Tuesday 9 August 2011

Rider on the Storm

After a month spent metaphorically galloping all over Victorian England, you would think that it was time to relax, fill the bathtub with Radox and hot water, slip into some comfortable jim-jams and read something light and fluffy.  Well, no.  Instead, it's back into the saddle (once we've got the little matter of the English Channel out of the way), across France and on into the German-speaking lands of Central Europe - and we'll be heading back a few hundred years in time too.  Off we go, and don't forget to bring your phrase book...

*****
Today, we're off to the North Sea, where the small groups of coastal dwellers live in awe and fear of the watery deeps which occasionally try to reclaim their land.  This is the setting for one of the most famous works in German literature, Theodor Storm's acclaimed novella Der Schimmelreiter.  Translated into English as The Rider on the White Horse (which simply does not have the same ring to it...), this hundred-page story is a tense, taut Teutonic tale with a slight supernatural slant.  Based on a true story Storm read in a newspaper (which is included in the appendix of my version), the novella takes the central premise of the ghostly rider and fills in the back story of its origins.

Hauke Haien is a young man fascinated by the dykes which surround, and protect, his hometown.  He educates himself in mathematics and, through his own studies and a fortuitous marriage, he achieves his aim of becoming the Deichgraf, the overseer of all the town's works on the dykes.  Once established in his role, he decides to pursue his dream of building a new, improved style of dyke to reclaim more land from the sea, and it appears as though his dream will become reality.  However, not everything is perfect in Hauke's cold, bleak homeland.  His cool nature and perfectionism have made him enemies amongst the local farmers; his only child appears to be developing very slowly; and there is also the matter of his new white horse (der Schimmel) - which appeared at the same time an old horse skeleton disappeared...

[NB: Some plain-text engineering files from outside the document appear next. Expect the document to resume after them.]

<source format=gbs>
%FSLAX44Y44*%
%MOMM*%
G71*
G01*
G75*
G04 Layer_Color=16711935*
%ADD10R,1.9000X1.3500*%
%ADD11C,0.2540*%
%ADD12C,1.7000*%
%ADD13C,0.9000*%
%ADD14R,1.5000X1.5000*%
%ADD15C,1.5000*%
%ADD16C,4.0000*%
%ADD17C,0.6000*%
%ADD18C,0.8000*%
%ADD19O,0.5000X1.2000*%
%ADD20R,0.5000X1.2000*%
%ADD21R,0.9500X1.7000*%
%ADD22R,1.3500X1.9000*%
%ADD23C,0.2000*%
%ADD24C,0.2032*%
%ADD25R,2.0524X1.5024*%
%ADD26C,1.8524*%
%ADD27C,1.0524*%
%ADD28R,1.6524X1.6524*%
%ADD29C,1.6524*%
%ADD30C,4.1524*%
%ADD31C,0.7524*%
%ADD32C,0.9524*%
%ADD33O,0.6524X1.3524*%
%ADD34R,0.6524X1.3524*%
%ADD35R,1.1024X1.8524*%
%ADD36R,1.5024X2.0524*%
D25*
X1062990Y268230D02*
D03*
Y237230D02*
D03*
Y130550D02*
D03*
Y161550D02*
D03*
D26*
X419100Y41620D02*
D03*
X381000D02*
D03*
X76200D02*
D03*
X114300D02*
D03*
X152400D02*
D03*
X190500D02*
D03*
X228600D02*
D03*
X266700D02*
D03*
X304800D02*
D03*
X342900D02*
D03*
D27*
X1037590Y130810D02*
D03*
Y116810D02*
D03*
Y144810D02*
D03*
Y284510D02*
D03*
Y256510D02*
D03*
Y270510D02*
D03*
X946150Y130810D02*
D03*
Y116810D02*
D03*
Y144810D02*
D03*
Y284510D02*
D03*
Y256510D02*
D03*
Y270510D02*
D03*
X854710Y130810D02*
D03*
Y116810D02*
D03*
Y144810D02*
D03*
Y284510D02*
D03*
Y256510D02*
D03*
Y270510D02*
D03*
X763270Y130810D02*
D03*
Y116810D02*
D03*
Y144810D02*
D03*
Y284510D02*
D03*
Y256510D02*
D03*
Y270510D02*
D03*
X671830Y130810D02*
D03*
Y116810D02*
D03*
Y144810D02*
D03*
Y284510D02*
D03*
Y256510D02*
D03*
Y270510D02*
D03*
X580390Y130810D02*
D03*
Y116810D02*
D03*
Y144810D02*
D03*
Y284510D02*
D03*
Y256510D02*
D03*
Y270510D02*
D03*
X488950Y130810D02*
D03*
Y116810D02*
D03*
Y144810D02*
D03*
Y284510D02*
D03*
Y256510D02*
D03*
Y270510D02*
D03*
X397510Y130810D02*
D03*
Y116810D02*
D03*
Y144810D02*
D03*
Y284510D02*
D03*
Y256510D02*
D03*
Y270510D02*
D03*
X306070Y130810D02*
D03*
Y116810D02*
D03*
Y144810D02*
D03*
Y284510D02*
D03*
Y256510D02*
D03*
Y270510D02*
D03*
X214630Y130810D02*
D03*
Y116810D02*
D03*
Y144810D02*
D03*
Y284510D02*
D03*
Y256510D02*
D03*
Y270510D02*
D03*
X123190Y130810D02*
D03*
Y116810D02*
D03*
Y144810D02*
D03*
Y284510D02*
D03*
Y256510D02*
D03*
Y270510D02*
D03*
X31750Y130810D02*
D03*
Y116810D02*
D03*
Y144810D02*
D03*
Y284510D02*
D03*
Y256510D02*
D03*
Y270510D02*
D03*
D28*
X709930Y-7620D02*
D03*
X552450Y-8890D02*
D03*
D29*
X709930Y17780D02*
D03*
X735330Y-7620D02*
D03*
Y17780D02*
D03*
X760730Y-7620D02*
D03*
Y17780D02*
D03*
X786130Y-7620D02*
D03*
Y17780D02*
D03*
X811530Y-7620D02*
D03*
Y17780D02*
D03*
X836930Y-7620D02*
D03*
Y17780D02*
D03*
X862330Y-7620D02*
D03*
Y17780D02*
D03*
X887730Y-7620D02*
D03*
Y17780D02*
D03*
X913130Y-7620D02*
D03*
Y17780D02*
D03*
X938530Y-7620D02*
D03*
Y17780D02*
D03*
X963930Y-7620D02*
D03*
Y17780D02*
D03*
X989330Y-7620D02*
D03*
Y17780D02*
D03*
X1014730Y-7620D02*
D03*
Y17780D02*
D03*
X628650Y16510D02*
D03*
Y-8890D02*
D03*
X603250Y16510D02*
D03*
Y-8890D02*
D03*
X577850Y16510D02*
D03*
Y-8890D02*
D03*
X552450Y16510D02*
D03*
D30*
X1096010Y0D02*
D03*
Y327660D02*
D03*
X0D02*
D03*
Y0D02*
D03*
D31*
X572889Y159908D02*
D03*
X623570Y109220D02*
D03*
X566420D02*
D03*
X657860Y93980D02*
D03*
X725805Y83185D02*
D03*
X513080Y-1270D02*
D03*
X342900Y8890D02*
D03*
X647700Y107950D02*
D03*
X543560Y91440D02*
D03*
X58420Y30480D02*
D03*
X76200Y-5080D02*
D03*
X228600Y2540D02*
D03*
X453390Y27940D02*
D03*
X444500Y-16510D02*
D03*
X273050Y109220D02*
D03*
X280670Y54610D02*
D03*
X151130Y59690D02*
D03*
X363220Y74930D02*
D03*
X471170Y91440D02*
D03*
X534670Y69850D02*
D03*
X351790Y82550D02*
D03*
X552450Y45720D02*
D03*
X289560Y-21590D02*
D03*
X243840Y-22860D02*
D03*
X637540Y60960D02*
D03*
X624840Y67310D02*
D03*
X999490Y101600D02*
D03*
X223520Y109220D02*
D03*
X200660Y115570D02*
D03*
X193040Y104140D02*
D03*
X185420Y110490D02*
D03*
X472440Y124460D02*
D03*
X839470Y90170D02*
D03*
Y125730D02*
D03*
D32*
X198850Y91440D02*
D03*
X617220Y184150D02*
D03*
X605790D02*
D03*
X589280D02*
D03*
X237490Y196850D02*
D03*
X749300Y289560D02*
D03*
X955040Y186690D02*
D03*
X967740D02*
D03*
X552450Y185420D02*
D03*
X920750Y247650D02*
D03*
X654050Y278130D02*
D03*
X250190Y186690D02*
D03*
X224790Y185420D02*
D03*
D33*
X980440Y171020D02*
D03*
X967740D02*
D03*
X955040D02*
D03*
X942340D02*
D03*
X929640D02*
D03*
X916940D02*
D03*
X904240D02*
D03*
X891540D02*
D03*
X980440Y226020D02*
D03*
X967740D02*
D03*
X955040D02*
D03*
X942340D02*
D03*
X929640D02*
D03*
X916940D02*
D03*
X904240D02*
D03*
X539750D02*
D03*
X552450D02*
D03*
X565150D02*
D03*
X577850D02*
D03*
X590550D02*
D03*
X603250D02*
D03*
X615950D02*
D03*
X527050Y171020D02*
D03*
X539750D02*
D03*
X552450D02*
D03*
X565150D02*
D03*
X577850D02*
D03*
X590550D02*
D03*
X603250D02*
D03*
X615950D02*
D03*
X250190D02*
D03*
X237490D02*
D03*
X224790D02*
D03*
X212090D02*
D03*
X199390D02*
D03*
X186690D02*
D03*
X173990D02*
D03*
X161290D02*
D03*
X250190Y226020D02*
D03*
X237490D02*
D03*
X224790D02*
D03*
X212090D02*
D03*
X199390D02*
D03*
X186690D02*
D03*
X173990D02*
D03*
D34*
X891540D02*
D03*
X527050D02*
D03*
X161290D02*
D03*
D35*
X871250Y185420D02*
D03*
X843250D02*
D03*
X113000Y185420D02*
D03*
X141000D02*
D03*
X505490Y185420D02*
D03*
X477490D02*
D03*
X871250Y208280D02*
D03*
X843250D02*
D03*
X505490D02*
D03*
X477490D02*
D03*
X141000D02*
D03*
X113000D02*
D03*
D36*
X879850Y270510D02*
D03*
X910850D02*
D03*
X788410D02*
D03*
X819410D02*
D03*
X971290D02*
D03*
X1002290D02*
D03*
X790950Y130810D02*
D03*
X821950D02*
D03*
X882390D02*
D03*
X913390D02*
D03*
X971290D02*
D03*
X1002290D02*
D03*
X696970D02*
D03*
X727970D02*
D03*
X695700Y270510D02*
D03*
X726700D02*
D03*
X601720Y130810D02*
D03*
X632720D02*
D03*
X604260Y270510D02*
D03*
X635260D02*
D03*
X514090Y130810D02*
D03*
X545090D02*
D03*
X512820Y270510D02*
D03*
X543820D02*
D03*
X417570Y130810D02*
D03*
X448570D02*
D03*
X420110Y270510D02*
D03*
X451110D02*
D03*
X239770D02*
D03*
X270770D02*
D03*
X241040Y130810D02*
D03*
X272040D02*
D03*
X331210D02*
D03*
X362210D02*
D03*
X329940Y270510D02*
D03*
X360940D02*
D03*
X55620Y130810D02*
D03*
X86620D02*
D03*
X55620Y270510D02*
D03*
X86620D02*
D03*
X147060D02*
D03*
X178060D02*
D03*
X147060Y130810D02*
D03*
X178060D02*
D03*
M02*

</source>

I don't think I'm giving too much away by saying that you shouldn't expect much of a happy ending here.  Unlike English Victorian authors, their German contemporaries felt themselves under no pressure to marry off the hero happily at the end of the third volume (they also felt no obligation to even let them get that far, the novella seemingly being the work of choice at the time).  Like Hardy and Eliot, Storm paints such a detailed picture of his setting that you can see the sea rolling towards the dykes and breaking on the hard walls, the long, narrow and treacherous path rising between the town and the sea, the distant isolated islands poking out from amongst the waves.  Unlike the pastoral depictions of the aforementioned English writers, the images we perceive are dark, cold and - I'll say it again - bleak.

Another similarity to some of the V-Lit I've read recently is the structure of the book.  Storm takes us from the year of publication, 1888, to the 1830s, then to the 1820s and finally to the early eighteenth-century, via a series of the ever-popular frame narratives.  Firstly, the narrator recalls a story a visitor told his grandmother when he was a child fifty years ago.  Then we enter the visitor's story and end up in an old inn (after this visitor has had a rather unpleasant encounter).  Finally, the visitor is entertained by an old man at the inn with the story which makes up the bulk of the novella.

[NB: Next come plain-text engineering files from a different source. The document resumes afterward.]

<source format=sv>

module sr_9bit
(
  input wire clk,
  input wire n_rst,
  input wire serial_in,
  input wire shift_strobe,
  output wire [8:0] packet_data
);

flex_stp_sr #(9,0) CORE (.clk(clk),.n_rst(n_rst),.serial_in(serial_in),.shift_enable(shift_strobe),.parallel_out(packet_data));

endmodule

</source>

This Russian-doll approach is similar to the ones employed by the Brontës in both The Tenant of Wildfell Hall and, especially, Wuthering Heights, and the setting of the main part of the tale in the distant past also allows Storm to introduce supernatural elements which would perhaps be less tolerated in a contemporary setting.  While Der Schimmelreiter never descends into a true ghost story, the hints of other-wordly elements at play help to prepare us for the dark ending, a finale which, while not unexpected, is still powerful and gripping.

If there is anything I would criticise about Der Schimmelreiter, it is probably the characterisation.  While, as mentioned, certain elements remind the reader of Eliot and Hardy, the protagonists here are certainly never as three dimensional as their characters.  Hauke Haien receives most of what attention to personality there is, but many of the other characters are merely types, rather than individuals.  This is a slight quibble though, and, of course, this is probably due to the brevity of the book.  If Storm had spread his story out over five hundred pages, then the characterisation would no doubt have been deeper - and probably at the expense of the tension.

And that is the abiding memory the reader takes away from Der Schimmelreiter - the sense of foreboding pervading the story, leading up to the gripping, inevitable end amidst the stormy northern night.  The final few pages, filled with thundering hoofs and lashing rain, are as tense as anything you're likely to read...  There is definitely no happily ever after in Storm's work, but the reader certainly won't be sorry they decided to make the long journey to the German coast.